## WORK ORDER
From the entries below, return every line that includes the word "office".

## DATA FOR THE TASK

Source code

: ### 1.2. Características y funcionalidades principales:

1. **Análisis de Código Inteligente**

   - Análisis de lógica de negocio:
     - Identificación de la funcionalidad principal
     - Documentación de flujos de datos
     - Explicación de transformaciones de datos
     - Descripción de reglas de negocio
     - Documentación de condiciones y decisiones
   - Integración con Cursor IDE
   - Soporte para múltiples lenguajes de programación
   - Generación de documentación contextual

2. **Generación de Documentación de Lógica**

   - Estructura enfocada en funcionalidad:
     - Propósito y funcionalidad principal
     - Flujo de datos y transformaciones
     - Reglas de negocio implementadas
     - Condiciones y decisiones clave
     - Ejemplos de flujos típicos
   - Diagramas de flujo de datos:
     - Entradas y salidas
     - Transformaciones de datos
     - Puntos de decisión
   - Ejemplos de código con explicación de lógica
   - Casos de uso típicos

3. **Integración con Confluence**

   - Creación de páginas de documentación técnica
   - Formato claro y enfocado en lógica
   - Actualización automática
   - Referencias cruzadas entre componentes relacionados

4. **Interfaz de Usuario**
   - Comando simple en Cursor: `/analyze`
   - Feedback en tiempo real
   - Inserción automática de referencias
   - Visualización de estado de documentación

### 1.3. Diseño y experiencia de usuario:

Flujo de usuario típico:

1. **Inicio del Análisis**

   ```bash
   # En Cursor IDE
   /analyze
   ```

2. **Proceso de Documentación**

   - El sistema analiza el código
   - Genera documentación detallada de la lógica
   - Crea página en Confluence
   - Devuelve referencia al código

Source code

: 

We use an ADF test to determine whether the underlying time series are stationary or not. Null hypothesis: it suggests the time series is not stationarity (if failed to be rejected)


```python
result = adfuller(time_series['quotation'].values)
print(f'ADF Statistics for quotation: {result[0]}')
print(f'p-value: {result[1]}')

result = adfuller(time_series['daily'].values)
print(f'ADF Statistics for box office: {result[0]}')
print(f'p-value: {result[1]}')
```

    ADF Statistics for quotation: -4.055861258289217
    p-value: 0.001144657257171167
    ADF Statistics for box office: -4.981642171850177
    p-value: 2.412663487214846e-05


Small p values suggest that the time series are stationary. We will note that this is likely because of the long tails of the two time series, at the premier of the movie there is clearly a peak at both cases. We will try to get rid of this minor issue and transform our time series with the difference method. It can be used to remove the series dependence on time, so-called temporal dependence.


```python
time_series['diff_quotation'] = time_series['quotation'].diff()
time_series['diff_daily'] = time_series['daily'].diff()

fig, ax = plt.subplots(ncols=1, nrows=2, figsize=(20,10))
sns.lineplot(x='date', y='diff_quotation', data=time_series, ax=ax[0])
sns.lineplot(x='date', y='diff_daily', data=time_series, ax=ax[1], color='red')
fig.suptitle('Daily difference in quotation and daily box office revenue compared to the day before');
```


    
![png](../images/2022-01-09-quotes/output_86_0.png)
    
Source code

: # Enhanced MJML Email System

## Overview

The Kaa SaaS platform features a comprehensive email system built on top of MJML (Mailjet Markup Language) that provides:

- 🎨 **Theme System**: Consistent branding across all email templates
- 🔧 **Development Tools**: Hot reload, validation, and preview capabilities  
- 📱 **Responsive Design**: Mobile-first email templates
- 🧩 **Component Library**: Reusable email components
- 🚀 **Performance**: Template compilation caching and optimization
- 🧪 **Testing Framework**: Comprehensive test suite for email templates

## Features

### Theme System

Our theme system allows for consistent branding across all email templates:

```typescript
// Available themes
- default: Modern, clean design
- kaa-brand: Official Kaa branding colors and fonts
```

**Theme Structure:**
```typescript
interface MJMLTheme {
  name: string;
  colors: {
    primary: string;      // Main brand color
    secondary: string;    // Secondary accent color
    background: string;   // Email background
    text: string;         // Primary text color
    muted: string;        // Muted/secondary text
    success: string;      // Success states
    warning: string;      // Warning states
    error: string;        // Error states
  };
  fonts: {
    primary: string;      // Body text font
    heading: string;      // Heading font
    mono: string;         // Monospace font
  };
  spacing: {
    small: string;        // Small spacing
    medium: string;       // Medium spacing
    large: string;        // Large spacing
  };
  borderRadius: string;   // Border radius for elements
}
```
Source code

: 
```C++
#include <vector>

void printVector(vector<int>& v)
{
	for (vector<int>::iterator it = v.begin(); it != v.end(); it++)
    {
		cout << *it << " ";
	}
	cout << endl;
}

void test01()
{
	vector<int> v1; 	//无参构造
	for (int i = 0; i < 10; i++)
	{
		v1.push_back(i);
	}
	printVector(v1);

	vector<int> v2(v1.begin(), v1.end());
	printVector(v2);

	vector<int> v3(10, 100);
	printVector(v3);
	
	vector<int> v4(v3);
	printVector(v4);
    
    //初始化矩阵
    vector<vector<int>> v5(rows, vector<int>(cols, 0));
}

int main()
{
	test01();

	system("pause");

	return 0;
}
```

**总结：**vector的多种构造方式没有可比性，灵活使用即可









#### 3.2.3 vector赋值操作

## FINAL ANSWER
print(f'ADF Statistics for box office: {result[0]}')
    ADF Statistics for box office: -4.981642171850177
fig.suptitle('Daily difference in quotation and daily box office revenue compared to the day before');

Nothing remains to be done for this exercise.